Insofern ist die Europäische Kommission mit ihren neuen Standardvertragsklauseln vom 15.05.2010 einen Schritt in die richtige Richtung gegangen. Sie ermöglichen solche Kettenauslagerungen ohne Aufwand. Sie sind aber nur anwendbar, wenn der Auftragnehmer seinen Sitz nicht in der EU hat, selbst wenn er Unteraufträge an Subunternehmer mit Sitz in Drittländern erteilt.

Hier würde ich eine Vereinfachung vornehmen. Es sollte ausreichen, wenn der Auftragnehmer mit seinen Subunternehmern Unteraufträge abschließt, wenn sichergestellt wird, dass in dem Vertrag ausreichende Garantien zum Schutz der personenbezogenen Daten vereinbart werden, für deren Einhaltung der Auftragnehmer einzustehen hat und im Zweifel haftbar gemacht werden kann.

Dies in Kombination mit einem europäischen und international anerkannten Zertifikat zur Datensicherheit würde der Praxis des internationalen IT-Outsourcings besser gerecht und wäre gleichzeitig ein Schritt zu einem international tauglichen Datenschutzrecht.

Wird in Deutschland der Datenschutz besonders streng gehandhabt? Wie fällt ein Ländervergleich aus? Wo rangiert die Bundesrepublik?

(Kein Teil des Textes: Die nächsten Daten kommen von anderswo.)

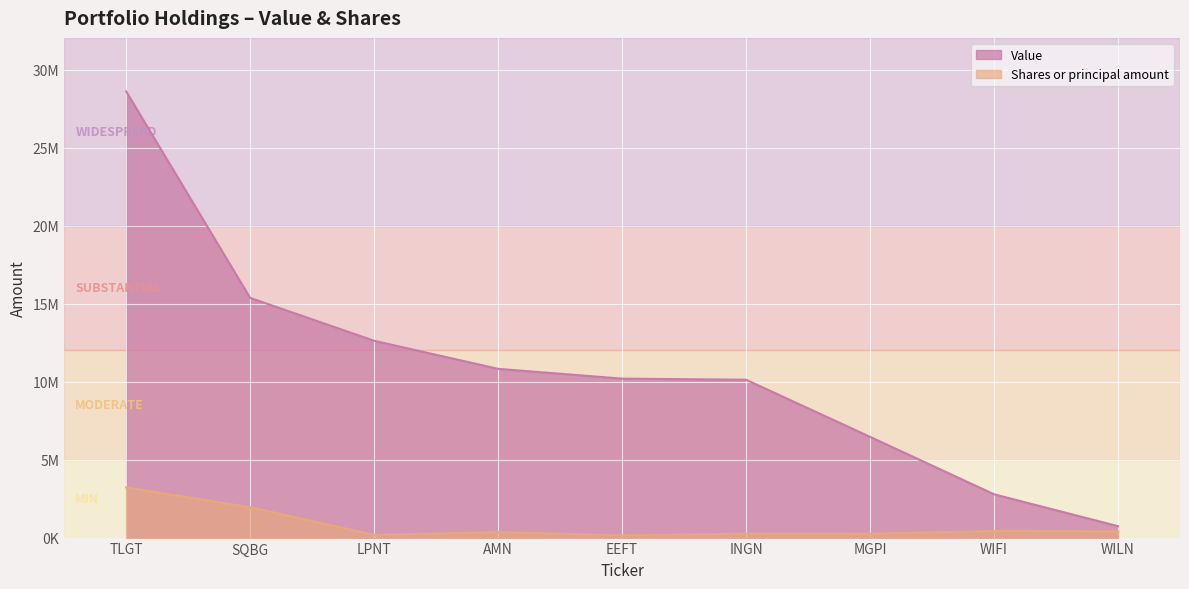

How many lines are shown in the chart?

2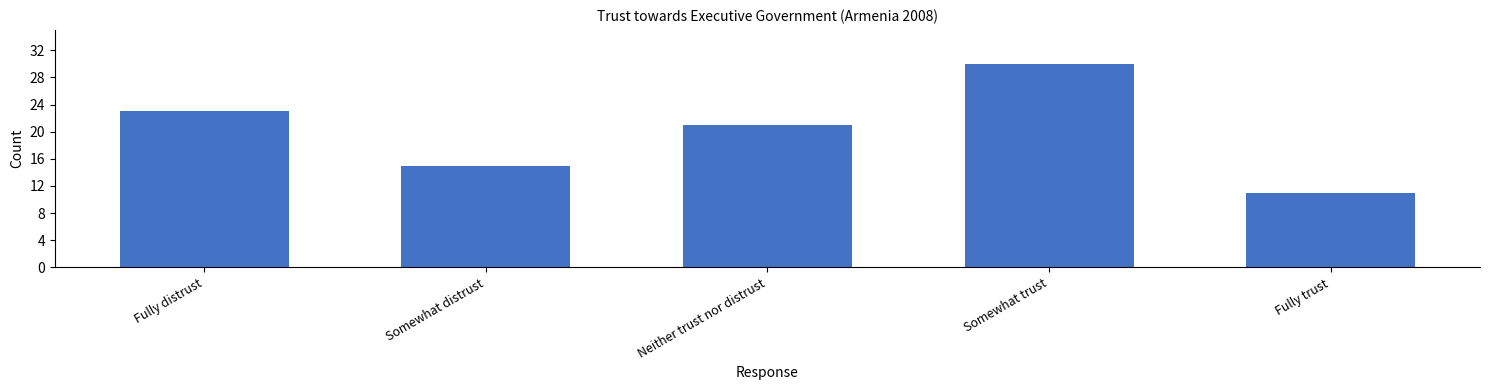

Reading right to left, extract all data points from this chart.

Fully trust=11	Somewhat trust=30	Neither trust nor distrust=21	Somewhat distrust=15	Fully distrust=23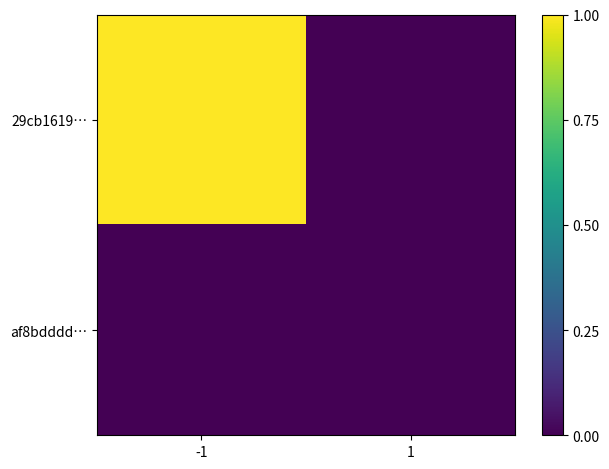

Rank the series by their average value, from lowest to highest.

af8bdddd…, 29cb1619…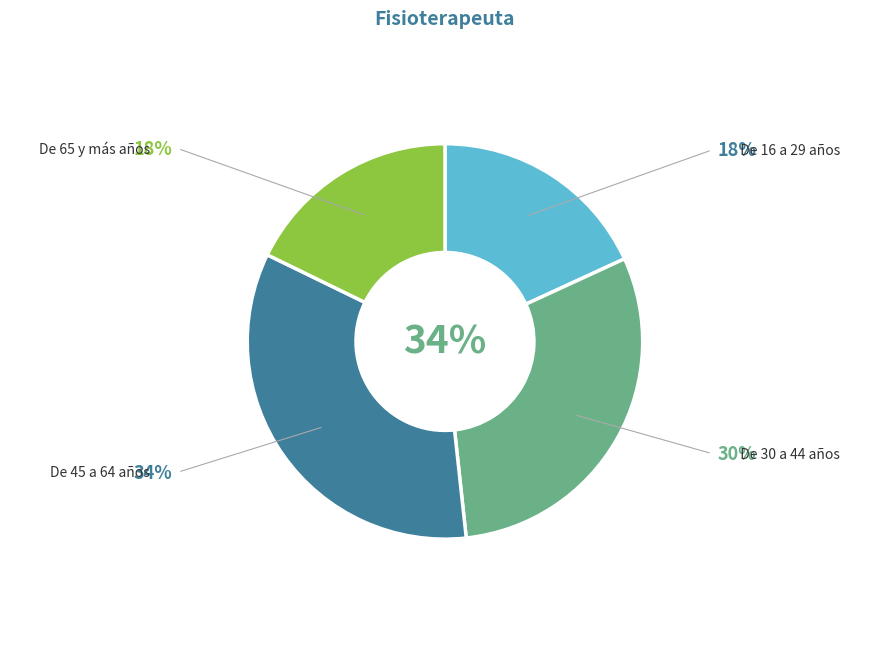

To the nearest percent, what is the difference between the De 30 a 44 años and De 65 y más años slice percentages?

12%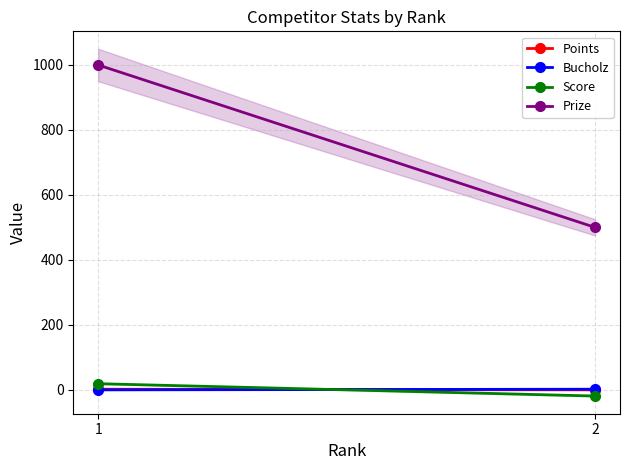

Which has a higher value, 1 or 2?

1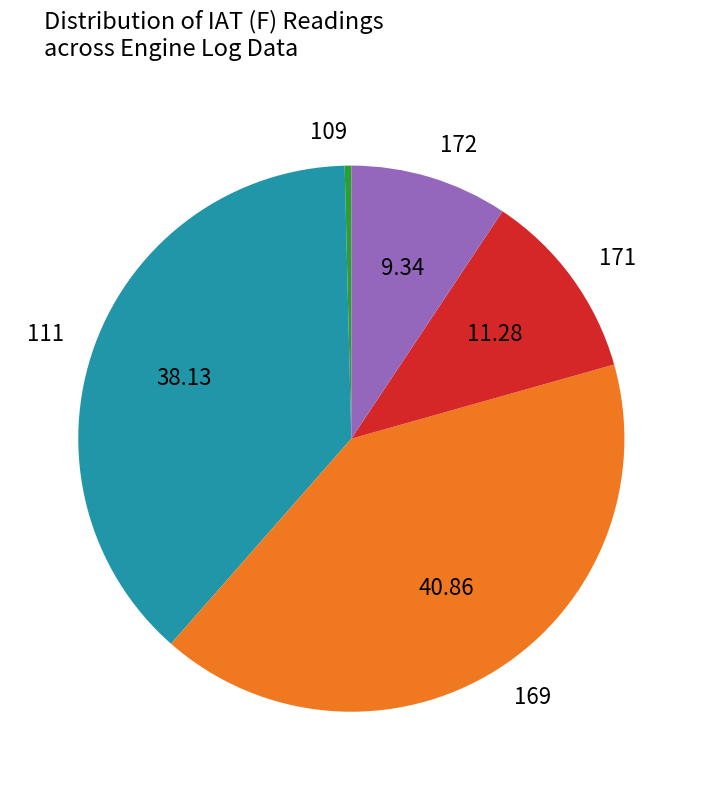

Do 111 and 172 together represent more than half of the pie?

No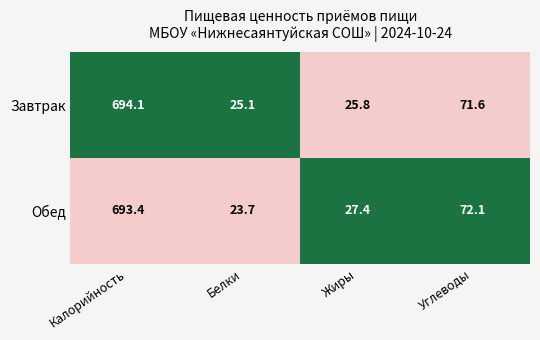

What is the total value across all series at Калорийность?

1387.5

Insgesamt haben wir in Deutschland ein strenges Datenschutzrecht, das darauf angelegt ist, die Persönlichkeitsrechte der Betroffenen soweit wie möglich zu schützen.

Andererseits haben wir die Europäische Datenschutzrichtlinie. Die konkrete Umsetzung dieser Richtlinie variiert jedoch in den einzelnen Mitgliedsstaaten. Es gibt auch Länder, die kein Datenschutzgesetz haben. Andere Staaten wie die USA haben zwar ein Datenschutzrecht, legen jedoch aufgrund ihrer Kultur einen anderen Schwerpunkt.

Wesentlich ist nach meinem Dafürhalten, dass es in Deutschland ein praxistaugliches Datenschutzrecht gibt, das den Anforderungen der zunehmenden Internationalisierung Rechnung trägt, ohne die persönlichen Daten der Betroffenen weniger zu schützen. Dies ist aus den genannten Gründen noch nicht der Fall und deswegen sehe ich hier Handlungsbedarf des Gesetzgebers.